Lack of Info Keeps Britons in the Dark About Renewables' Benefits

Lack of Info Keeps Britons in the Dark About Renewables' Benefits

Rooftop solar panel image CC-license by joncallas/Flickr

 Many United Kingdom residents are interested in adding solar panels and other energy-generating technologies to their homes, but many are also unaware of the cost savings and government incentives related to renewable energy.

In a study of 2,000 British residents, consultancy Gemserv found that 61 percent would consider installing at their home solar photovoltaic panels, air source heat pumps, biomass-fueled heating and, for those with access to flowing water, hydroelectricity setups.

However, about a third weren't sure about how much money they could save or earn from generating their own energy, and 65 percent weren't aware of the government's feed-in tariff program.

Started in April last year, the feed-in tariff program requires energy suppliers to pay households and communities that generate their own electricity from renewable sources. Residents are paid both for energy they generate and consume, and extra energy they generate and sell into the grid.

While that sounds like a problem for the government to deal with by better promoting its incentives, it also offers businesses that sell renewables and other energy-generating systems an idea of how they can gain new customers. 

Companies need to make the possible savings clear and easy for people to understand or calculate, and should relay information about government programs and other incentives that can bring the cost of purchases down or provide ongoing funds, like the feed-in tariff.

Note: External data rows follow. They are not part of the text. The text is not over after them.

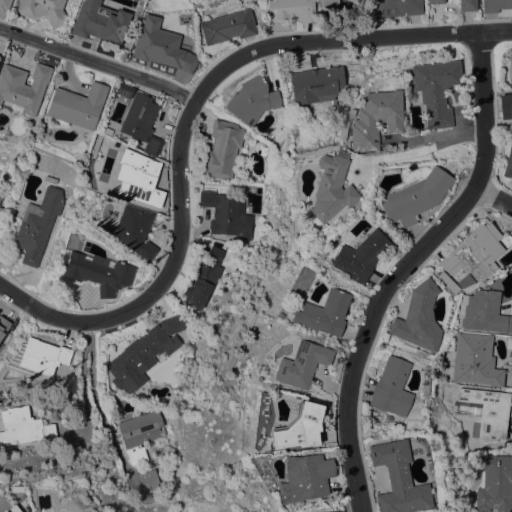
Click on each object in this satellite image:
building: (328, 3)
building: (329, 3)
building: (458, 4)
building: (460, 4)
building: (494, 5)
building: (495, 5)
building: (3, 6)
building: (3, 7)
building: (395, 7)
building: (397, 7)
building: (41, 9)
building: (42, 10)
building: (289, 10)
building: (291, 10)
building: (100, 22)
building: (226, 26)
building: (227, 26)
building: (159, 45)
building: (161, 45)
road: (97, 62)
building: (315, 84)
building: (315, 84)
building: (23, 87)
building: (23, 87)
building: (124, 89)
building: (436, 89)
building: (434, 90)
building: (506, 93)
building: (507, 94)
building: (251, 99)
building: (252, 99)
building: (76, 105)
building: (77, 105)
road: (187, 114)
building: (138, 116)
building: (375, 118)
building: (376, 118)
building: (141, 122)
road: (420, 148)
building: (221, 149)
building: (222, 149)
building: (508, 163)
building: (508, 163)
building: (138, 177)
building: (138, 177)
building: (50, 178)
building: (330, 187)
building: (331, 187)
building: (415, 197)
building: (415, 197)
building: (0, 199)
road: (493, 199)
building: (0, 200)
building: (225, 214)
building: (226, 214)
building: (36, 225)
building: (37, 225)
building: (132, 230)
building: (135, 230)
building: (474, 254)
building: (361, 255)
building: (471, 255)
building: (358, 257)
road: (405, 265)
building: (97, 272)
building: (98, 273)
building: (203, 277)
building: (202, 278)
building: (484, 311)
building: (323, 312)
building: (324, 312)
building: (483, 312)
building: (417, 317)
building: (418, 318)
building: (2, 325)
building: (5, 329)
building: (143, 353)
building: (143, 353)
building: (42, 357)
building: (42, 358)
building: (473, 360)
building: (475, 360)
building: (301, 363)
building: (300, 364)
building: (390, 387)
building: (391, 387)
road: (89, 398)
building: (488, 411)
building: (488, 411)
building: (22, 426)
building: (23, 426)
building: (299, 426)
building: (138, 434)
building: (139, 434)
building: (304, 477)
building: (305, 477)
building: (147, 478)
building: (398, 478)
building: (397, 479)
building: (495, 483)
building: (495, 484)
building: (10, 508)
building: (12, 509)
building: (335, 511)
building: (338, 511)
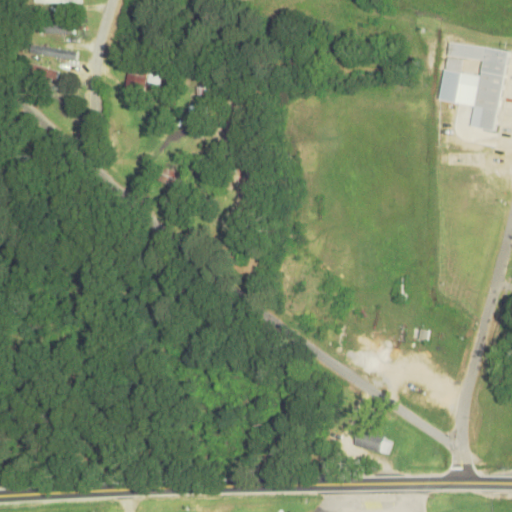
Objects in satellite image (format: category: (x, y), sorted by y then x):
building: (59, 1)
building: (58, 2)
building: (55, 26)
building: (55, 28)
building: (42, 70)
building: (44, 71)
building: (481, 73)
road: (95, 77)
building: (486, 78)
building: (138, 79)
building: (203, 104)
building: (175, 178)
road: (218, 278)
road: (503, 283)
road: (474, 348)
building: (367, 437)
building: (373, 442)
building: (385, 443)
road: (255, 484)
road: (417, 497)
road: (329, 498)
road: (126, 500)
road: (372, 512)
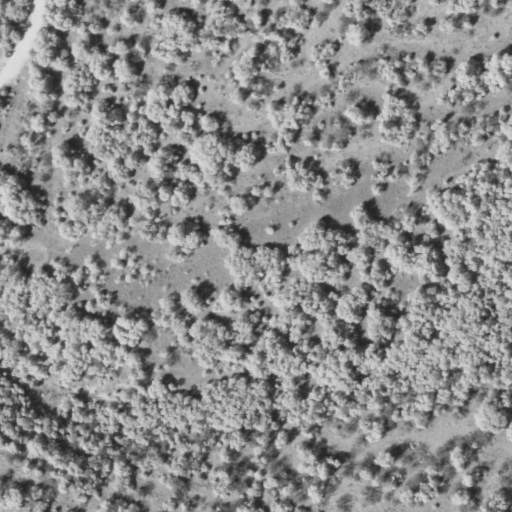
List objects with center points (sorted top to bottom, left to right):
road: (3, 24)
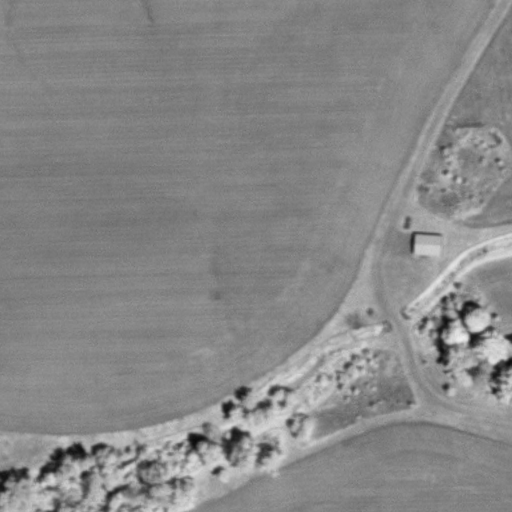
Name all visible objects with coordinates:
road: (435, 112)
building: (428, 244)
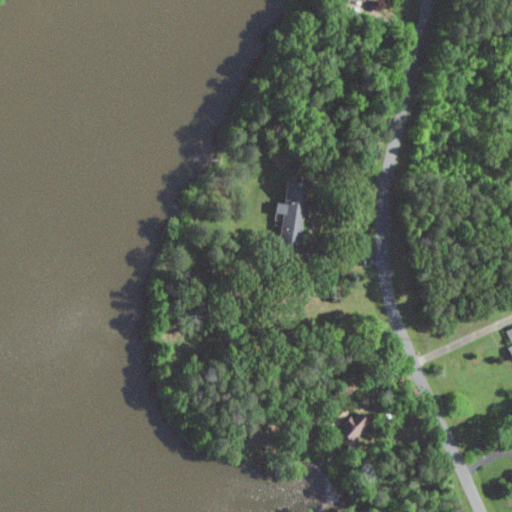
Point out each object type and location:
building: (285, 210)
park: (255, 255)
road: (385, 262)
road: (460, 341)
building: (508, 342)
building: (345, 425)
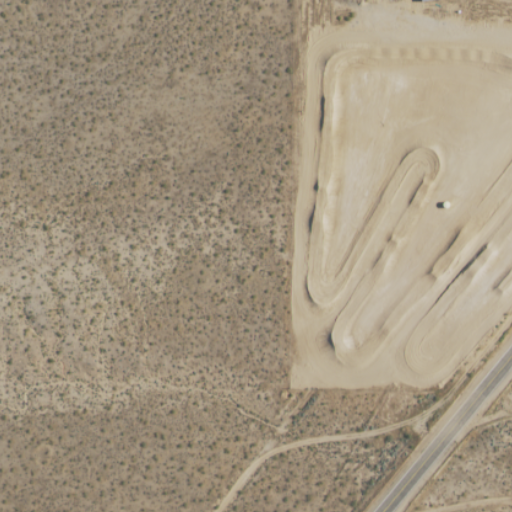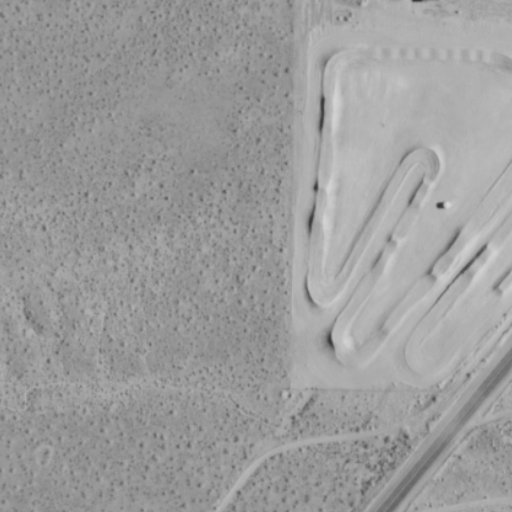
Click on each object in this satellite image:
road: (448, 434)
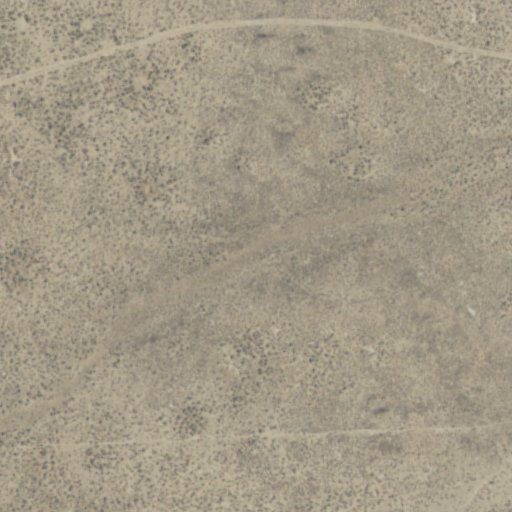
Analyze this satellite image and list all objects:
road: (254, 24)
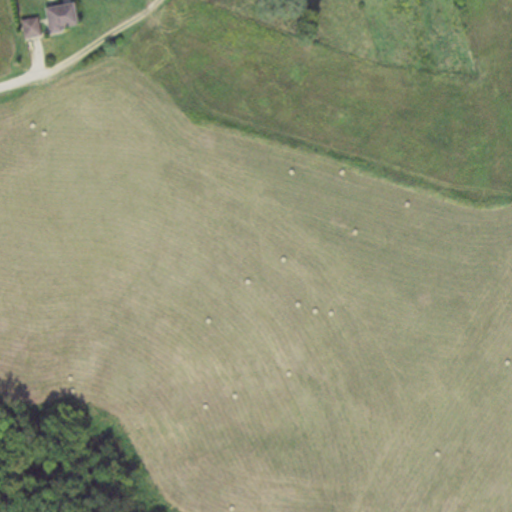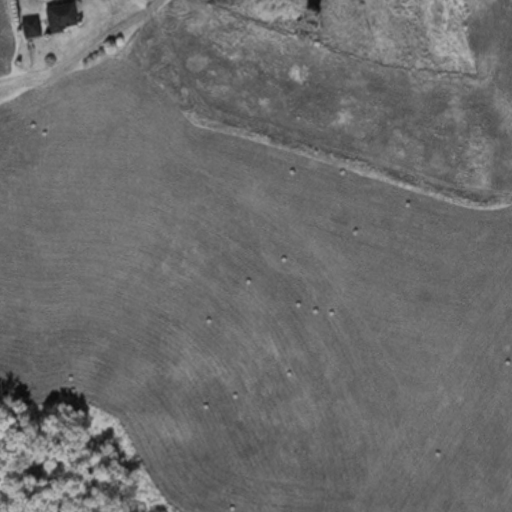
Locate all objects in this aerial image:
building: (58, 17)
building: (28, 28)
road: (83, 52)
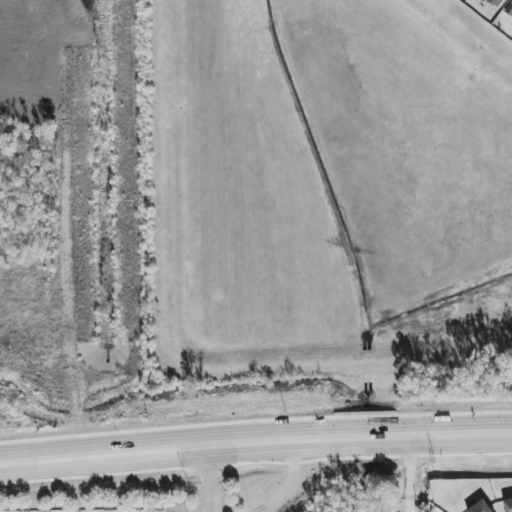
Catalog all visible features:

Another program that Gemserv found residents are misinformed about is the government's Green Deal. Fifty-four percent of those surveyed didn't know that the Green Deal is related to energy efficiency. The Green Deal includes programs in which residents and businesses can have energy efficiency improvements made for no upfront cost, and pay them off in installments through energy bills.

Fourteen percent of residents instead thought the program was focused on protecting forests, and 9 percent thought it was aimed at increasing the use of hybrid vehicles.